## The data
________________

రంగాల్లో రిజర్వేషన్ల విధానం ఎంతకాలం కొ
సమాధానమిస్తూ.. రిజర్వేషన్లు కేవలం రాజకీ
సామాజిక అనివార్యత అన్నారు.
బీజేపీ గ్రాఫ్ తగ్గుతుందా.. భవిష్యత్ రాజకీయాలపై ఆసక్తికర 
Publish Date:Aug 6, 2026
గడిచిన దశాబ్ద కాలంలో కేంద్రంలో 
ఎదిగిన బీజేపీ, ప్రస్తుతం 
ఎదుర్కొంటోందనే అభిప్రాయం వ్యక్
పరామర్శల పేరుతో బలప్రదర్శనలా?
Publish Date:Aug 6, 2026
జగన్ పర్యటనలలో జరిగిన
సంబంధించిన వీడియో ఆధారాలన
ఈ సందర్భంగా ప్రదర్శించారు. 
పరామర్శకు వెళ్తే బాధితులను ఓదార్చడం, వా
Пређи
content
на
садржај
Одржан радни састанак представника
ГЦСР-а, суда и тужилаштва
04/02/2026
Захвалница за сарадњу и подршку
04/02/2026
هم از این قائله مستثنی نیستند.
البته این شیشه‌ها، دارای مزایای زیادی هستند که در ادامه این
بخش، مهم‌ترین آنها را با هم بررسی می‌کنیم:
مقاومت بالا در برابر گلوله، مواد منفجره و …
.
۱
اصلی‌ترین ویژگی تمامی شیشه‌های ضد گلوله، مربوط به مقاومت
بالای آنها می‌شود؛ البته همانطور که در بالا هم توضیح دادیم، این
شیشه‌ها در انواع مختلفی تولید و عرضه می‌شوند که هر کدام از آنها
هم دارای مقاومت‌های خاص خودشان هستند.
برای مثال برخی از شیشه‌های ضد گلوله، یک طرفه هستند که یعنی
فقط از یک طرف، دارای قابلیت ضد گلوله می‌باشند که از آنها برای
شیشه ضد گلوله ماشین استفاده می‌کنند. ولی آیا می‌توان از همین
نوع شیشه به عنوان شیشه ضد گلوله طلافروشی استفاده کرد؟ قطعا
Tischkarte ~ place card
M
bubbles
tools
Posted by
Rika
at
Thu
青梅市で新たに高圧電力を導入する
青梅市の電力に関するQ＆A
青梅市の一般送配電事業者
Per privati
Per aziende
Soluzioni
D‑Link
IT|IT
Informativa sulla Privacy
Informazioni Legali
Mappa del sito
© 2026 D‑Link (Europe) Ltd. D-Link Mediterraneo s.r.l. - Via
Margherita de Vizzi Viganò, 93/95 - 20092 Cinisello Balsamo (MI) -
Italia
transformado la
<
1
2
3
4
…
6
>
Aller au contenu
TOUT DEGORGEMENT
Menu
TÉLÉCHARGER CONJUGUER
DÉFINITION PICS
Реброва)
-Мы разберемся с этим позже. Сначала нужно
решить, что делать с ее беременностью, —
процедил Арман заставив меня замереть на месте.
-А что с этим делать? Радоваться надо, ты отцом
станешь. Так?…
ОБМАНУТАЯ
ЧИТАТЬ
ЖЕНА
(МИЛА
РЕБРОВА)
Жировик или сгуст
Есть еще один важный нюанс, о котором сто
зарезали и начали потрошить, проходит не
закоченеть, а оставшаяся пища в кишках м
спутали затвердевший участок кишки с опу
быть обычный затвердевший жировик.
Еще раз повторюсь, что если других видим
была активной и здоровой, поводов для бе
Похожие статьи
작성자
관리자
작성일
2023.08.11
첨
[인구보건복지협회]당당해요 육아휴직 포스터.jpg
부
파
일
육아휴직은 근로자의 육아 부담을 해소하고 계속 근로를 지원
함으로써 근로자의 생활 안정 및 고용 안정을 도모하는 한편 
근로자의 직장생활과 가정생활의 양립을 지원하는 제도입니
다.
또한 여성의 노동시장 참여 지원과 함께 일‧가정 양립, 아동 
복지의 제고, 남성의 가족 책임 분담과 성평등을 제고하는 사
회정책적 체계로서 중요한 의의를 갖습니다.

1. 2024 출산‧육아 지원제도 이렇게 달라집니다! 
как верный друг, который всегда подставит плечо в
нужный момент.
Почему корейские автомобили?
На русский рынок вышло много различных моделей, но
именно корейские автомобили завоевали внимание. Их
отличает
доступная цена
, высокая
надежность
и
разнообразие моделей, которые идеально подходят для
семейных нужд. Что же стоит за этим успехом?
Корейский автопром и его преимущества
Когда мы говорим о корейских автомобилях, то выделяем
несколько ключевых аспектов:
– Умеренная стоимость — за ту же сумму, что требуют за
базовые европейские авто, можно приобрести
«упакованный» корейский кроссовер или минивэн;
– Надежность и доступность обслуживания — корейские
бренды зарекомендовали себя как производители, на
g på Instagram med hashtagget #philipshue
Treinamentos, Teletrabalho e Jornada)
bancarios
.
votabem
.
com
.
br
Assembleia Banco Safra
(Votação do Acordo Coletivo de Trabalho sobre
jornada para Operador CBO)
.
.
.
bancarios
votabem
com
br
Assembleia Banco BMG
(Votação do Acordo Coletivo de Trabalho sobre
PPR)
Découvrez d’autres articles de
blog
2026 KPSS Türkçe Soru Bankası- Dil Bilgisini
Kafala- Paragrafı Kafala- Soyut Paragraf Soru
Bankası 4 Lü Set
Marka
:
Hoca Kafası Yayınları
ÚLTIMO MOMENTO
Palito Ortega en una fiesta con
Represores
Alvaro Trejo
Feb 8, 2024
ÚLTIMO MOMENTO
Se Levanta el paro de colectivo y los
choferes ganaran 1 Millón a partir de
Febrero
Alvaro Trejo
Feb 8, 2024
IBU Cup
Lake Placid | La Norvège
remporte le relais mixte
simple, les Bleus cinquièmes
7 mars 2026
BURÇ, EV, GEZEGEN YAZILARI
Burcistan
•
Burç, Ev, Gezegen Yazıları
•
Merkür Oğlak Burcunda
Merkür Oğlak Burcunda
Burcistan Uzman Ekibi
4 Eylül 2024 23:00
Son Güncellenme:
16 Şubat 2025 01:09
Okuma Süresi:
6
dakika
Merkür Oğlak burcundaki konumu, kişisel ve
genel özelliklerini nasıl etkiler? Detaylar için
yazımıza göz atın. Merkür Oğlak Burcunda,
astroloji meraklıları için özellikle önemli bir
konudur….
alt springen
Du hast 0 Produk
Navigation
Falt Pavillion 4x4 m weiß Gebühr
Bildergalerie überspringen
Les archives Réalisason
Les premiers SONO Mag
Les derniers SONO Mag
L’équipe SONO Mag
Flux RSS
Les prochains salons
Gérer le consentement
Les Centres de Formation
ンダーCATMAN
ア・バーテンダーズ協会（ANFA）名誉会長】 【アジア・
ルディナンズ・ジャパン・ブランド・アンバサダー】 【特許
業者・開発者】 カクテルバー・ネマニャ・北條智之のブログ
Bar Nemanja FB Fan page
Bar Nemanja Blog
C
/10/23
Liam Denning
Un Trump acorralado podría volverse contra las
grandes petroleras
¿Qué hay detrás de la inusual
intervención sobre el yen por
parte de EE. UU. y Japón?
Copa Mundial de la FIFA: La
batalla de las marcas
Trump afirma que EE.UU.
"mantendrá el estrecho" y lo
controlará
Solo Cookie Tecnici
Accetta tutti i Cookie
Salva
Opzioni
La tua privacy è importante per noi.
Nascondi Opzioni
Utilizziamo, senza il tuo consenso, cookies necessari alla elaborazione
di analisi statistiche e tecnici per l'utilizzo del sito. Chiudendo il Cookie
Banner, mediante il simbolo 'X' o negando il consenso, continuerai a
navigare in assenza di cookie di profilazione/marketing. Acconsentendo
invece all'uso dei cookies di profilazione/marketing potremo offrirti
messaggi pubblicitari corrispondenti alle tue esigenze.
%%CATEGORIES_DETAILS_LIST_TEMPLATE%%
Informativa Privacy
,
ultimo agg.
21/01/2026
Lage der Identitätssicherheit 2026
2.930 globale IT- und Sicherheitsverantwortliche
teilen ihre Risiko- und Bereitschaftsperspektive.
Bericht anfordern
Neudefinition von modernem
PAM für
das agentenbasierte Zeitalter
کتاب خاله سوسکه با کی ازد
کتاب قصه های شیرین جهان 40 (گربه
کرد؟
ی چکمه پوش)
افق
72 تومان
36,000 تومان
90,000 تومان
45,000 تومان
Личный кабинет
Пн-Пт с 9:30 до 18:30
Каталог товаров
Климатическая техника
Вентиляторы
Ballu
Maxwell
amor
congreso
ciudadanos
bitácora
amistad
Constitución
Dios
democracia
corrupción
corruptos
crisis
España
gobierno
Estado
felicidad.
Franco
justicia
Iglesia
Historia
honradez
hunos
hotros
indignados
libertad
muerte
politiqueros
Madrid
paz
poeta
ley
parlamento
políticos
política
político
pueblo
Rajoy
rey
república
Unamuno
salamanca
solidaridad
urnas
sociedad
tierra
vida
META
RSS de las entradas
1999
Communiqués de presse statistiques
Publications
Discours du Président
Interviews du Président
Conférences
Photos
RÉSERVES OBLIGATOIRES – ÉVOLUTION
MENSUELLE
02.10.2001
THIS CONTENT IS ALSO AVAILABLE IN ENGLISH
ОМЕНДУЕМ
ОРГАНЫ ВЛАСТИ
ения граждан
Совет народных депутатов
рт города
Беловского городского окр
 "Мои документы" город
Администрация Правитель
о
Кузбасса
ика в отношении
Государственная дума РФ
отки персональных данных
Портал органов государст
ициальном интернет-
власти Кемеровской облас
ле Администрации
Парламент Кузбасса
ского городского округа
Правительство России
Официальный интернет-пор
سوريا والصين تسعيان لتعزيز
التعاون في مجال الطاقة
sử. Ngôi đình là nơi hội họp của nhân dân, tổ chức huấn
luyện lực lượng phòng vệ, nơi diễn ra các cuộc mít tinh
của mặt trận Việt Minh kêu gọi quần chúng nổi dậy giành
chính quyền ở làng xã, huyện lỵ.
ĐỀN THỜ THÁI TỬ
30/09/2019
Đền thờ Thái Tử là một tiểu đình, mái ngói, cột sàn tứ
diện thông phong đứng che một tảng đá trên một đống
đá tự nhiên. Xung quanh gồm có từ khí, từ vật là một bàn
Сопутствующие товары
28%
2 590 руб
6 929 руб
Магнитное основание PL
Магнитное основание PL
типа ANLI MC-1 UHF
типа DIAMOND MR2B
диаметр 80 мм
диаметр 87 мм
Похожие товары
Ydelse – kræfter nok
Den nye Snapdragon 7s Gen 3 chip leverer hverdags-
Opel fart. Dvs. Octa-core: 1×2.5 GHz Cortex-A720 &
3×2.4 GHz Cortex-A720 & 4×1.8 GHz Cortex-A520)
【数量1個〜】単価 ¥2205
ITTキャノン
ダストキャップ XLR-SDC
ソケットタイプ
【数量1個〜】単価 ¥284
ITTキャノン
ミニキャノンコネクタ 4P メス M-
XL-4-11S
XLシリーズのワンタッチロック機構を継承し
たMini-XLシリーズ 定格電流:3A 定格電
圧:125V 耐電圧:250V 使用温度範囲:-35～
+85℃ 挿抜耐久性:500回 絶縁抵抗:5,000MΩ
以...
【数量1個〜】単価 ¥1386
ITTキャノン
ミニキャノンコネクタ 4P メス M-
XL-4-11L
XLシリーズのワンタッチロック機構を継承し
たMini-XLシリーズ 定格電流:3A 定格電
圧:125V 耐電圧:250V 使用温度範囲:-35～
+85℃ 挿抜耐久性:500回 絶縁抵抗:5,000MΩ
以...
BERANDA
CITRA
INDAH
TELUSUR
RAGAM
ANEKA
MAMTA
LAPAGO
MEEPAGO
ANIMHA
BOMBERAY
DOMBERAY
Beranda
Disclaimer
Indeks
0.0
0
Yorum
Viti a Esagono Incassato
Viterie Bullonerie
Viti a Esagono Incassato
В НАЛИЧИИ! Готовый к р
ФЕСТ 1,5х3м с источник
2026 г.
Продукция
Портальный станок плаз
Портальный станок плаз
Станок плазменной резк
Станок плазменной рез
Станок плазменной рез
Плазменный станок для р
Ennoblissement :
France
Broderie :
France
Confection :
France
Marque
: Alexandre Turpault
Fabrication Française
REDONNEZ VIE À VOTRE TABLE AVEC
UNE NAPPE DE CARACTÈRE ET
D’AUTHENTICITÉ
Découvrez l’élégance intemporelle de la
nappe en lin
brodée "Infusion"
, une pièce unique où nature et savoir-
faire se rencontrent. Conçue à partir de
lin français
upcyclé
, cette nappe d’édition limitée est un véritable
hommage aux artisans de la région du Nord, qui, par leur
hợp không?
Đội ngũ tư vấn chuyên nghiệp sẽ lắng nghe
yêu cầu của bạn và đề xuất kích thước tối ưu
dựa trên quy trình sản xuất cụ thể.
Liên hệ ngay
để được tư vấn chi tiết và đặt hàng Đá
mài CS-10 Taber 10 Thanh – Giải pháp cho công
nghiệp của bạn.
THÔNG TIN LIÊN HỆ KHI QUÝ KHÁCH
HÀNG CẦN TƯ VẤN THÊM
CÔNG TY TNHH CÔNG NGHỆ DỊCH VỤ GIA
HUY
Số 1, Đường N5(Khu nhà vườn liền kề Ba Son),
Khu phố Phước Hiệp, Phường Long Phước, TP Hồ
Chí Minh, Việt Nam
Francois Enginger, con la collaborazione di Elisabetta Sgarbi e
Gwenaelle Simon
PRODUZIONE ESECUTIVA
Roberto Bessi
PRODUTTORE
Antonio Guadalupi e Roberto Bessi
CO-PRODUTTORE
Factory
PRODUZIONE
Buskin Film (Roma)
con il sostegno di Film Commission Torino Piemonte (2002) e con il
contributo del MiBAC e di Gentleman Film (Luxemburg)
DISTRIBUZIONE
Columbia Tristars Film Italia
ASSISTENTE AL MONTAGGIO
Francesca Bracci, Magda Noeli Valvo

________________

## Description of the task
Word for word, reproduce the listing from its first line through the line that has "شیشه‌ها در انواع" in it, and go no further.

## Response area
రంగాల్లో రిజర్వేషన్ల విధానం ఎంతకాలం కొ
సమాధానమిస్తూ.. రిజర్వేషన్లు కేవలం రాజకీ
సామాజిక అనివార్యత అన్నారు.
బీజేపీ గ్రాఫ్ తగ్గుతుందా.. భవిష్యత్ రాజకీయాలపై ఆసక్తికర 
Publish Date:Aug 6, 2026
గడిచిన దశాబ్ద కాలంలో కేంద్రంలో 
ఎదిగిన బీజేపీ, ప్రస్తుతం 
ఎదుర్కొంటోందనే అభిప్రాయం వ్యక్
పరామర్శల పేరుతో బలప్రదర్శనలా?
Publish Date:Aug 6, 2026
జగన్ పర్యటనలలో జరిగిన
సంబంధించిన వీడియో ఆధారాలన
ఈ సందర్భంగా ప్రదర్శించారు. 
పరామర్శకు వెళ్తే బాధితులను ఓదార్చడం, వా
Пређи
content
на
садржај
Одржан радни састанак представника
ГЦСР-а, суда и тужилаштва
04/02/2026
Захвалница за сарадњу и подршку
04/02/2026
هم از این قائله مستثنی نیستند.
البته این شیشه‌ها، دارای مزایای زیادی هستند که در ادامه این
بخش، مهم‌ترین آنها را با هم بررسی می‌کنیم:
مقاومت بالا در برابر گلوله، مواد منفجره و …
.
۱
اصلی‌ترین ویژگی تمامی شیشه‌های ضد گلوله، مربوط به مقاومت
بالای آنها می‌شود؛ البته همانطور که در بالا هم توضیح دادیم، این
شیشه‌ها در انواع مختلفی تولید و عرضه می‌شوند که هر کدام از آنها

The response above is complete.